> _Texto proporcionado_
--------

Fracasar está mal visto en nuestra cultura. Se entiende como si fuera el final del camino, un muro infranqueable, un punto muerto sin vuelta atrás.
Pero la realidad es que si pensamos en otras culturas, el fracaso no es más que un indicador más de cuál es el camino hacia el éxito, porque nos enseña cómo lograrlo de manera más adecuada.
Por eso debemos trasladarles que no tengan miedo a fracasar, pero que sí teman no haberlo intentado. El fracaso es siempre aprendizaje y crecimiento, examen de conciencia y voluntad con esperanza.
Fracasar es uno de los verbos que componen crecer.
1 No hay que tenerle miedo al fracaso: es aprendizaje.
En nuestra cultura, no así en la americana, el fracaso es visto como una derrota. Pero es sólo un punto de inflexión del que obtener lecciones muy positivas para la vida.
2 Si les angustiamos con el fracaso, se angustiarán.
Tenemos que cuidar mucho lo que decimos o cómo respondemos cuando han tropezado y han fracasado en algo. Si nos ven agobiados, ellos se agobian.
3 El fracaso es un escalón más hacia el éxito.
Esa es la actitud positiva. No pasa nada. Nos levantamos y seguimos ahora que sabemos que el camino elegido no era el adecuado o que necesitamos entrenar más.
4 Acompañamos, aconsejamos pero no resolvemos.
Para que aprendan del fracaso, tienen que salir ellos adelante y volver a intentarlo. Si lo resolvemos nosotros, sólo habrán fracasado, no habrán crecido.
5 El fracaso es la fuente del tesón y la perseverancia.
Valores muy poco frecuentes en una sociedad acostumbrada a que todo se resuelva aquí y ahora. Fracasar y levantarse son los rasgos de fortaleza.
6 En casa, abrazamos con cariño los fracasos.
Porque el hogar es el lugar donde no nos juzgan por nuestro éxito, sino por nuestra capacidad para seguir itentándolo, para ponerle corazón a todo.

--------

> _Material proporcionado_
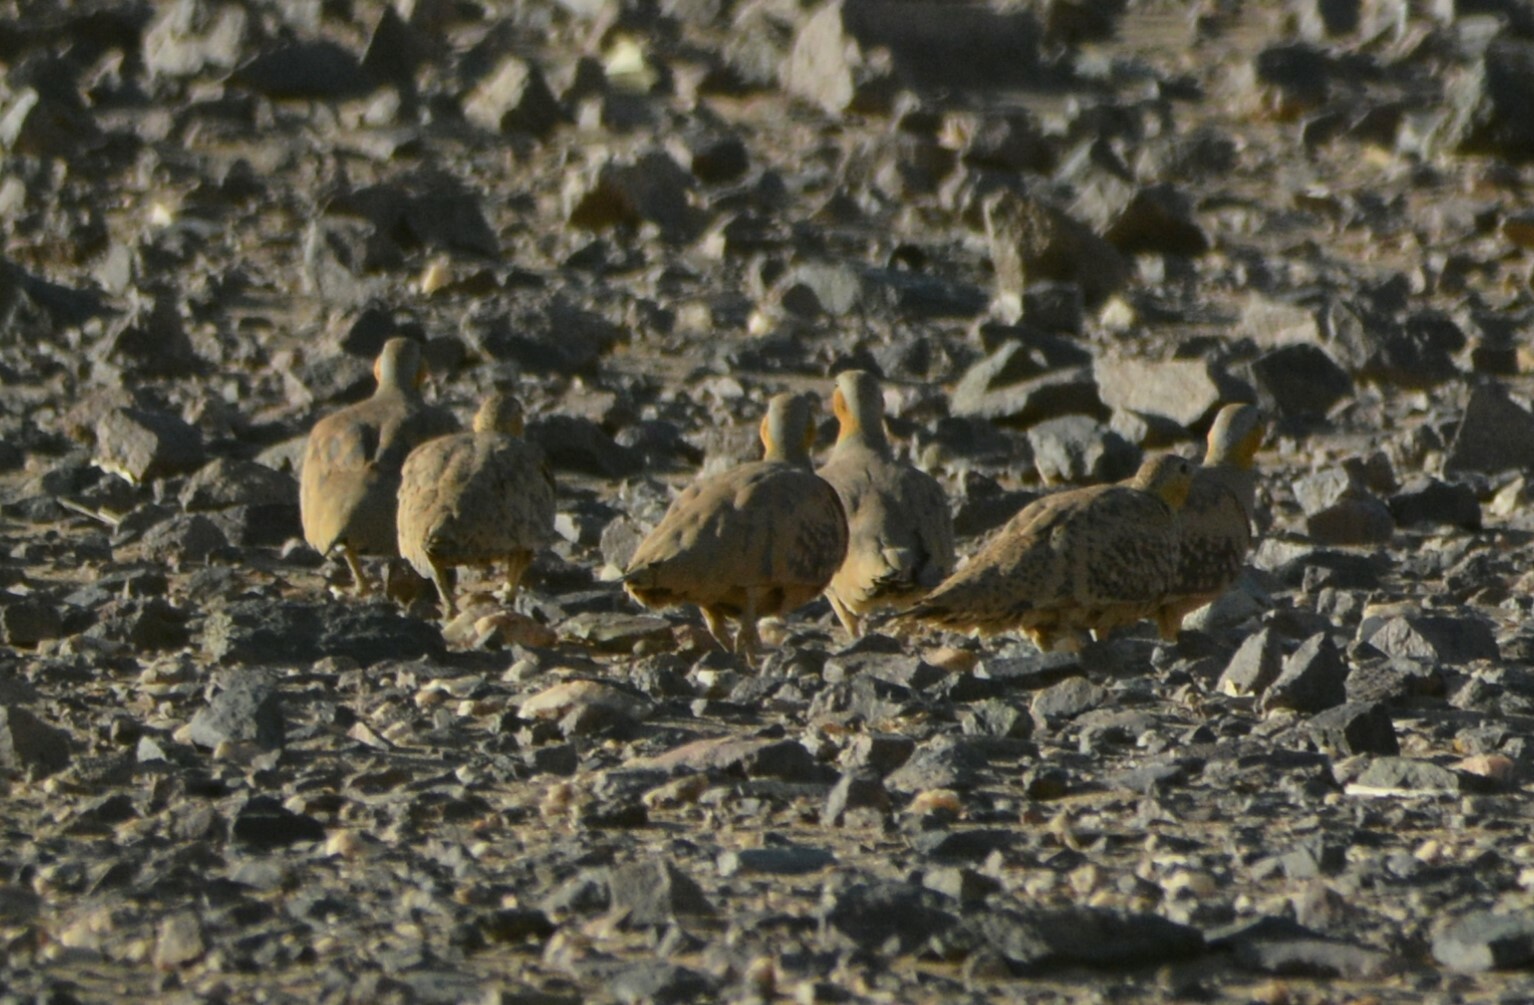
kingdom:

--------

> _Tarea 1_
Contesta estas preguntas sobre el texto acerca del fracaso:
(a) ¿En qué cultura, según el texto, el fracaso no se ve como una derrota?
(b) ¿Qué ocurre si nos ven agobiados?
(c) ¿De qué dos valores es fuente el fracaso?
> _Tarea 2_
Por favor, repite sin cambios el fragmento del texto sobre el fracaso que empieza en "Fracasar está mal" y termina en "fracaso, se angustiarán.".
> _Tarea 3_
Resume en una sola oración más breve el párrafo del texto sobre el fracaso que comienza con "Pero la realidad es que", sin perder sus datos principales.
Basta con el texto para responder; el material no hace falta.

> _Tu solución 1_
(a) En la americana.
(b) Ellos se agobian.
(c) Del tesón y la perseverancia.

> _Tu solución 2_
Fracasar está mal visto en nuestra cultura. Se entiende como si fuera el final del camino, un muro infranqueable, un punto muerto sin vuelta atrás.
Pero la realidad es que si pensamos en otras culturas, el fracaso no es más que un indicador más de cuál es el camino hacia el éxito, porque nos enseña cómo lograrlo de manera más adecuada.
Por eso debemos trasladarles que no tengan miedo a fracasar, pero que sí teman no haberlo intentado. El fracaso es siempre aprendizaje y crecimiento, examen de conciencia y voluntad con esperanza.
Fracasar es uno de los verbos que componen crecer.
1 No hay que tenerle miedo al fracaso: es aprendizaje.
En nuestra cultura, no así en la americana, el fracaso es visto como una derrota. Pero es sólo un punto de inflexión del que obtener lecciones muy positivas para la vida.
2 Si les angustiamos con el fracaso, se angustiarán.

> _Tu solución 3_
En otras culturas, el fracaso es solo un indicador más del camino hacia el éxito, porque enseña a lograrlo de manera más adecuada.